## SOURCE DOCUMENT
So I went back re: the above and got a whole new bunch of dialogue options, including bragging to each other about the cool poo poo we've done that nobody else (except Gabbro) would ever remember. If it wasn't 22 minutes each time, I'd be sorely tempted to keep going back to see just how far down the rabbit hole goes. :allears:

The Saddest Rhino
Apr 29, 2009

Put it all together.
Solve the world.
One conversation at a time.



Finished the dlc earlier this week, I have a question : is there any lore reason behind the owl / reindeer race hiding things behind panels and such? Like why are there so many hidden panels to the ritual rooms and also a shortcut, and a fake fireplace in the vr world? They all know each other anyway so what is with all the need of this secrecy do they just really like feeling mysterious

ThomasPaine
Feb 4, 2009

We have no compassion and we ask no compassion from you. When our turn comes, we shall not make excuses for the terror.

The Saddest Rhino posted:

Finished the dlc earlier this week, I have a question : is there any lore reason behind the owl / reindeer race hiding things behind panels and such? Like why are there so many hidden panels to the ritual rooms and also a shortcut, and a fake fireplace in the vr world? They all know each other anyway so what is with all the need of this secrecy do they just really like feeling mysterious

They're just freaky lil' guys

and the claw won!
Jul 10, 2008

The Saddest Rhino posted:

Finished the dlc earlier this week, I have a question : is there any lore reason behind the owl / reindeer race hiding things behind panels and such? Like why are there so many hidden panels to the ritual rooms and also a shortcut, and a fake fireplace in the vr world? They all know each other anyway so what is with all the need of this secrecy do they just really like feeling mysterious

They knew that their ritual rooms would double as their burial chambers, and it feels very human that they'd seal their burial chambers behind an iconic image of their beloved homeworld. And this is speculation, but if they imprisoned the saboteur behind three locks with hidden keys, it suggests they were worried a sympathizer among them might try to free the saboteur. Maybe only a few of their leadership knew all the secret paths and panels?

But yeah, it's a little contrived.

Tenebrais
Sep 2, 2011

I think after the Prisoner unmasked the Signal for a while, the owlks started to worry that an alien species might come looking for it, find the Stranger, and manage to reverse-engineer the jammer and find the Eye. Hence hiding away all of their mechanics around the thing and burning the physical records of their history, except for just enough to satisfy the curiosity of potential explorers stumbling upon the Stranger and wondering who built it.

While I get the logic of not having their language be translatable, it does mean it's really on the player to infer why they did any of the things they're doing, with very limited information to go on. Even what they were scared of the Eye for isn't really explained.

Darox
Nov 10, 2012


Tenebrais posted:

Even what they were scared of the Eye for isn't really explained.
A lot about them is left ambiguous, but their interactions with the Eye are pretty easy to follow. Discover Eye from great distance -> sacrifice homeworld to travel to Eye -> scan Eye from up close -> realize it will destroy the universe and all life in it -> seal the Eye and destroy all physical records of it.

## EXERCISE GOAL
Can you output the part of the forum thread between "But yeah, it's" and "who built it.", inclusive, word for word? You won't need any of this material.

Dataset items:
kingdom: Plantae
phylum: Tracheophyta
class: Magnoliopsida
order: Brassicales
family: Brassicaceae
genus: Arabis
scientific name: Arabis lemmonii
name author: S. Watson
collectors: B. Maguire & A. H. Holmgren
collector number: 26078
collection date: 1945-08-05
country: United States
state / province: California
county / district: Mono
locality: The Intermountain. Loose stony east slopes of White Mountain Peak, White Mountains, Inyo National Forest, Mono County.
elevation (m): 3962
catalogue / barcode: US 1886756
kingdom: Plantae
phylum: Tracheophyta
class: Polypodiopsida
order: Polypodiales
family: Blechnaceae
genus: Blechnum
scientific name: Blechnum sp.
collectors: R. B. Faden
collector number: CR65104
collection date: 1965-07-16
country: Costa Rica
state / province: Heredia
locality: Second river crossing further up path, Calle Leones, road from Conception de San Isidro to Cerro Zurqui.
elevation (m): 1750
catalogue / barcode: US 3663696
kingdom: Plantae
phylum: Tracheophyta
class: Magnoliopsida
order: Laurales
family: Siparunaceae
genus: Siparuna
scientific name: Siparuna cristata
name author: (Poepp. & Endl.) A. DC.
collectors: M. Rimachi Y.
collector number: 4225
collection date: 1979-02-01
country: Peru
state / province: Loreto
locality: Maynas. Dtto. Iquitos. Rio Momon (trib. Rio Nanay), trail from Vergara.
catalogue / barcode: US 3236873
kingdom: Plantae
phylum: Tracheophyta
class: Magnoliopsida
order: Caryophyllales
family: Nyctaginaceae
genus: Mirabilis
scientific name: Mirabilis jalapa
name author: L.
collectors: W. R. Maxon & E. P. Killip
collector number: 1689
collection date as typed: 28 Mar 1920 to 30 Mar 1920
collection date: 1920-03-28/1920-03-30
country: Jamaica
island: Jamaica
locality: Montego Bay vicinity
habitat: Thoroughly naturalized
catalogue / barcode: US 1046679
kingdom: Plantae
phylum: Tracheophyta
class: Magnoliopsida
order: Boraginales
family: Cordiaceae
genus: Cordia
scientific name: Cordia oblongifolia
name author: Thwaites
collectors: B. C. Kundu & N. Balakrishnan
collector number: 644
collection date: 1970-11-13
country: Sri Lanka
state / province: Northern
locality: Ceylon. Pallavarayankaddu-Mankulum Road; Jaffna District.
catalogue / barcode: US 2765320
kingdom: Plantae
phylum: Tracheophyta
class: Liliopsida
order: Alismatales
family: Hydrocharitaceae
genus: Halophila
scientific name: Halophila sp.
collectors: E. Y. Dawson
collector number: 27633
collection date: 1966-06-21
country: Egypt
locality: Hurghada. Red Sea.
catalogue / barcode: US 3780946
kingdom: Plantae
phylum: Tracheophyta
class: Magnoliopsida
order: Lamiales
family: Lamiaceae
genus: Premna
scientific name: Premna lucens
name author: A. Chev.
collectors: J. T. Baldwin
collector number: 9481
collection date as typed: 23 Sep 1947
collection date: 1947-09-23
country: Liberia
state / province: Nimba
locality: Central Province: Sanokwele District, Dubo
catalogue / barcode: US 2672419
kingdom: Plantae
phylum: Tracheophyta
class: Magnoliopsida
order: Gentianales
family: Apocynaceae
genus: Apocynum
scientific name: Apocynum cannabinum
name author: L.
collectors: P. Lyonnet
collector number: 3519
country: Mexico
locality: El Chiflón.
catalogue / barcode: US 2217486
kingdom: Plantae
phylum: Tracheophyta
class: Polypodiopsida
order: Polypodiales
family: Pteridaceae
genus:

## RESULT OF THE TASK
But yeah, it's a little contrived.

Tenebrais
Sep 2, 2011

I think after the Prisoner unmasked the Signal for a while, the owlks started to worry that an alien species might come looking for it, find the Stranger, and manage to reverse-engineer the jammer and find the Eye. Hence hiding away all of their mechanics around the thing and burning the physical records of their history, except for just enough to satisfy the curiosity of potential explorers stumbling upon the Stranger and wondering who built it.